- _ISTRUZIONI_
- A) Rispondi alle seguenti domande sulla ricetta della calamarata con pesce spada.
(i) Per quante persone sono indicati gli ingredienti?
(ii) Quanti spicchi d'aglio servono?
(iii) La menta va usata fresca o secca?
- B) Nella ricetta della calamarata con pesce spada compare la frase "Mettere a bollire l'acqua per la pasta." Traducila in inglese.
- C) Prosegui il procedimento della ricetta della calamarata con pesce spada a partire dall'ultima frase riportata.
======== BRANO FORNITO ========
Sembrerà strano doverci mettere la menta, eppure è proprio quella che conferisce al tutto quell’aroma di sole, di mare, di isole lontane e mitologiche…..
Secca, mi raccomando, che quella fresca in questo caso risulterebbe troppo pungente e poi perché così ricorda pure un po’ l’origano selvatico. E il sogno è servito!
Ingredienti (per due)
250 gr di calamarata fresca
1 trancio di pesce spada (da 200 gr circa)
1 melanzana piccola
Una decina di pomodorini
2 filetti di acciughe
3 spicchi d’aglio
2 dita di vino bianco secco
Prezzemolo
Peperoncino in grani
½ cucchiaino di menta secca
Sale
Olio extravergine d’oliva
Procedimento
Mettere a bollire l’acqua per la pasta. Nel frattempo preparare prima la melanzana lavandola, asciugandola e tagliandola a piccoli cubetti.
======== DATI FORNITI ========
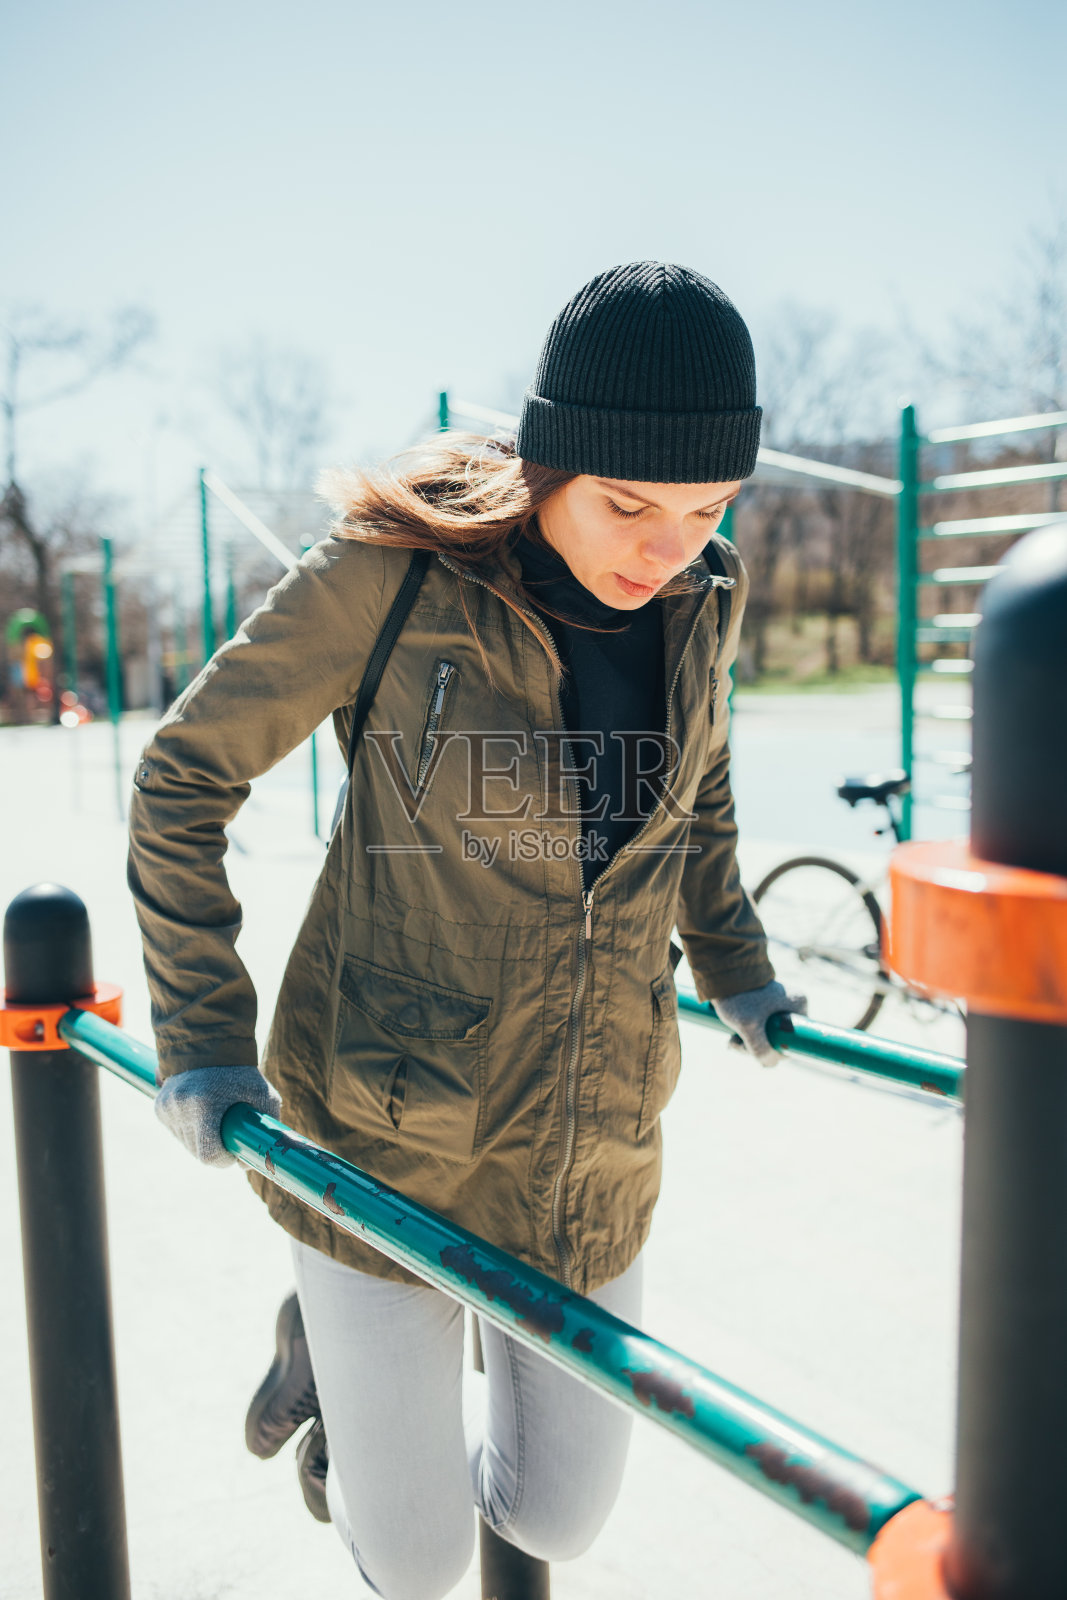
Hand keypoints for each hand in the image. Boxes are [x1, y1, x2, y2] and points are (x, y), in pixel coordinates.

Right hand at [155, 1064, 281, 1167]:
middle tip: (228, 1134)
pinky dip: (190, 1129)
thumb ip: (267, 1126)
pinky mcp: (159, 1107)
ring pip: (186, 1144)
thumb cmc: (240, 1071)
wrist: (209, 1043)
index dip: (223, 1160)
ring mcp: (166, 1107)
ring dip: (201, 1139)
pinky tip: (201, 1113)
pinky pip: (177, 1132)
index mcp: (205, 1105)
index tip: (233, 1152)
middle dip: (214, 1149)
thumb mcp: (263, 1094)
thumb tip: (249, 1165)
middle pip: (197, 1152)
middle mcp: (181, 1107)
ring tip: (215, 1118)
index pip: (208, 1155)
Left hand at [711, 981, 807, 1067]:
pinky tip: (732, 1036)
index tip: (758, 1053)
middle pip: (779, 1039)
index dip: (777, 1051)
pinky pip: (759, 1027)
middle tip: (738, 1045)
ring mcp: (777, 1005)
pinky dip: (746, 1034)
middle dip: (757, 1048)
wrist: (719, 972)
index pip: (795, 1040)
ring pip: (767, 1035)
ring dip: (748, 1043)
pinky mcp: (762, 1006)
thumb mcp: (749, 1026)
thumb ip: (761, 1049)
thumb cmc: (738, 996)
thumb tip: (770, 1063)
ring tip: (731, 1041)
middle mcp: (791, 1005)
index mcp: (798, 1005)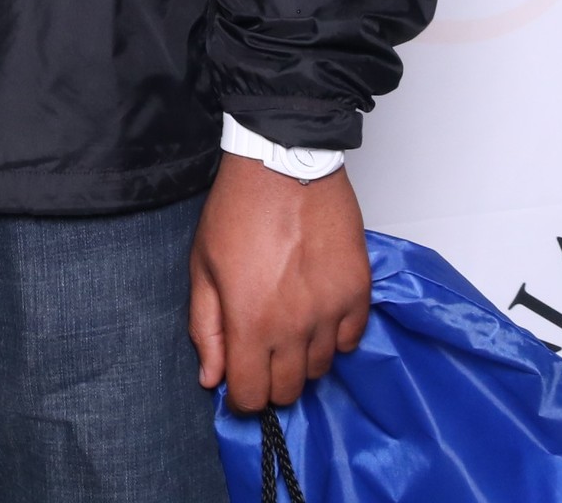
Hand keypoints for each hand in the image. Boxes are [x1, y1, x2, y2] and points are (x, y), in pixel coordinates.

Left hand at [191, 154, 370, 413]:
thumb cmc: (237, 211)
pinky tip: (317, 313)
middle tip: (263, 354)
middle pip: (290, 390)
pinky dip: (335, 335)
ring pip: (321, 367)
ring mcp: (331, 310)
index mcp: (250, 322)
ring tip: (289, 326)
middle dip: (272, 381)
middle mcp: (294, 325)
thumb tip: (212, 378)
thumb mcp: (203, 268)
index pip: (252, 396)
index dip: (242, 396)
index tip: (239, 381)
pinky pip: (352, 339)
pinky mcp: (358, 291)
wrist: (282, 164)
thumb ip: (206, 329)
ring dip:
========
- _SOLUZIONI_
- A)
(i) Per due persone.
(ii) Ne servono tre.
(iii) Secca.

- B) Put the water for the pasta on to boil.

- C)
In una padella scaldare dell’olio con uno spicchio d’aglio tagliato a metà e tuffarci dentro i dadini di melanzana facendoli rosolare a fuoco sostenuto, dopo averli salati, insaporiti con peperoncino in grani e abbondante prezzemolo tritato.
Quando saranno cotti, metterli a raffreddare su un piatto piano e lasciarli da parte.
Nel frattempo dedicarsi al sughetto vero e proprio: scaldare dell’olio in una larga padella (che poi dovrà ospitare anche la pasta) insieme ai restanti spicchi d’aglio tagliati a metà e ai filetti di acciuga.
Unire i pomodorini tagliati in quattro e far cuocere, sempre a fuoco abbastanza sostenuto, per 3-4 minuti. Dopodiché aggiungere il pesce spada tagliato a cubetti e farlo saltare insieme al condimento, evitando di mescolare per non rischiare di frantumare e ridurre in poltiglia il pesce.
Dopo un paio di minuti bagnare con il vino bianco, salare con moderazione (considerando la presenza delle acciughe), unire le melanzane già cotte e lasciare insaporire il tutto ancora pochi secondi.
Sbollentare la pasta per metà del tempo indicato sulla confezione, quindi tirarla su con una schiumarola e finire di cuocerla nel condimento allungando a mano a mano con l’acqua di cottura.
Spolverizzare di menta, completare con un giro d’olio e….buon viaggio!